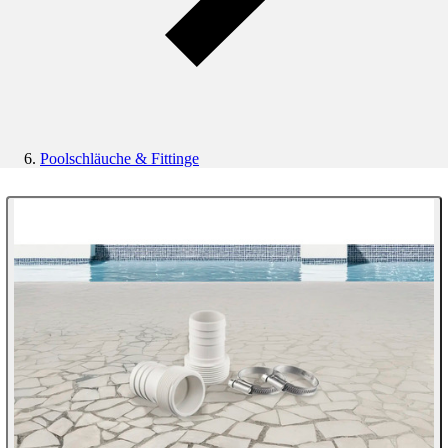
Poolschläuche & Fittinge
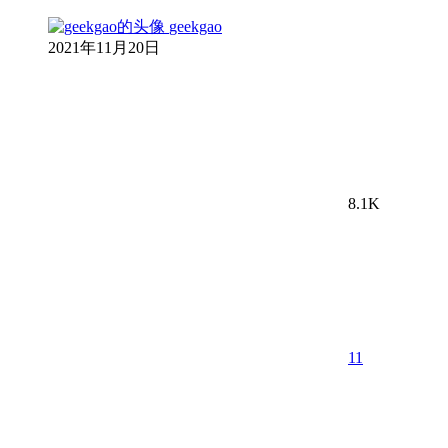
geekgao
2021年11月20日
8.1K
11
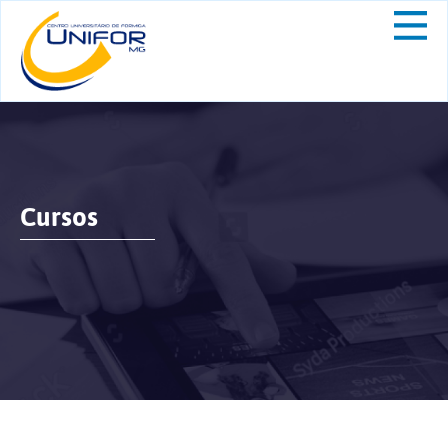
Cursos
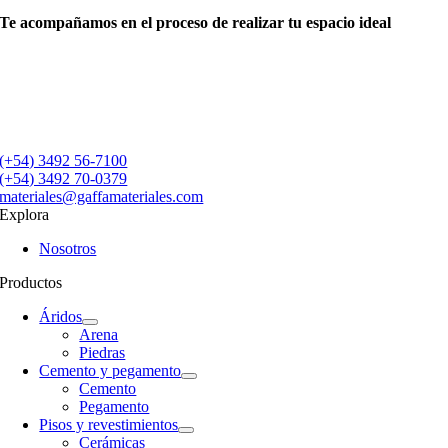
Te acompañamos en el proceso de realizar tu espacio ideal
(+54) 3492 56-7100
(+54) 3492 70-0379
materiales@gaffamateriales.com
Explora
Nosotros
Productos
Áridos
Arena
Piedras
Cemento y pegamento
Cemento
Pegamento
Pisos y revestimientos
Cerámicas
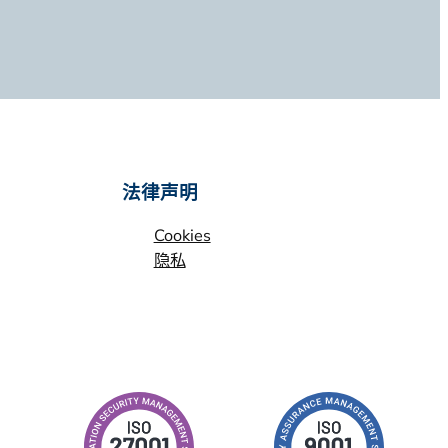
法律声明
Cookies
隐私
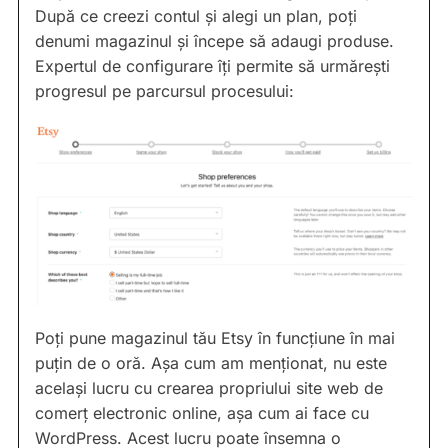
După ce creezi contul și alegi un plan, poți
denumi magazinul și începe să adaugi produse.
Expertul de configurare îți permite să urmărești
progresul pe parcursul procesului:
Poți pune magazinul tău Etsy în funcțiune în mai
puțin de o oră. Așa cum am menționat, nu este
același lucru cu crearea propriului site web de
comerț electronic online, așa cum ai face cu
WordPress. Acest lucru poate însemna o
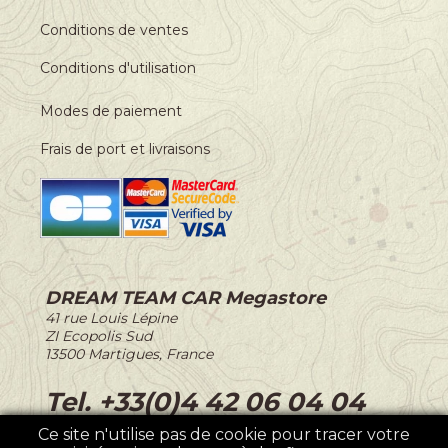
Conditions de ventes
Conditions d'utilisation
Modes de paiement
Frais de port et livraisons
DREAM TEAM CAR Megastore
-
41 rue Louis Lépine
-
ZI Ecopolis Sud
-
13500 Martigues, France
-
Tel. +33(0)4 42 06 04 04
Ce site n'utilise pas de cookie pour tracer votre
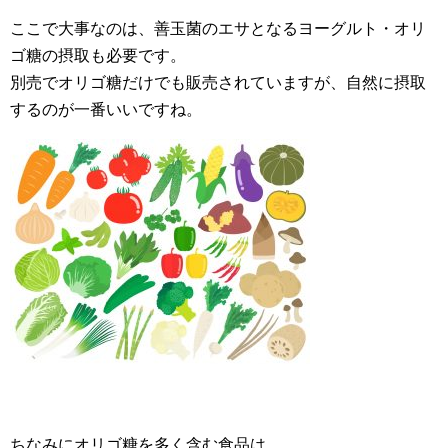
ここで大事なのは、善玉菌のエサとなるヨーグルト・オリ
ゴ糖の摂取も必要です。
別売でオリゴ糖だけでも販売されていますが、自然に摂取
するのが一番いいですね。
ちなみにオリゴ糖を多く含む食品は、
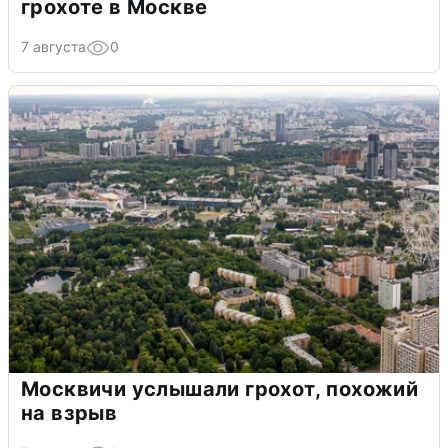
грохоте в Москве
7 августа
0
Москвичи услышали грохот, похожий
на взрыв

----------------------------------------

## Exercise
Copy the lines word for word, starting at the one that contains "грохоте в Москве" and ending at the final line.

## Answer box
грохоте в Москве
7 августа
0
Москвичи услышали грохот, похожий
на взрыв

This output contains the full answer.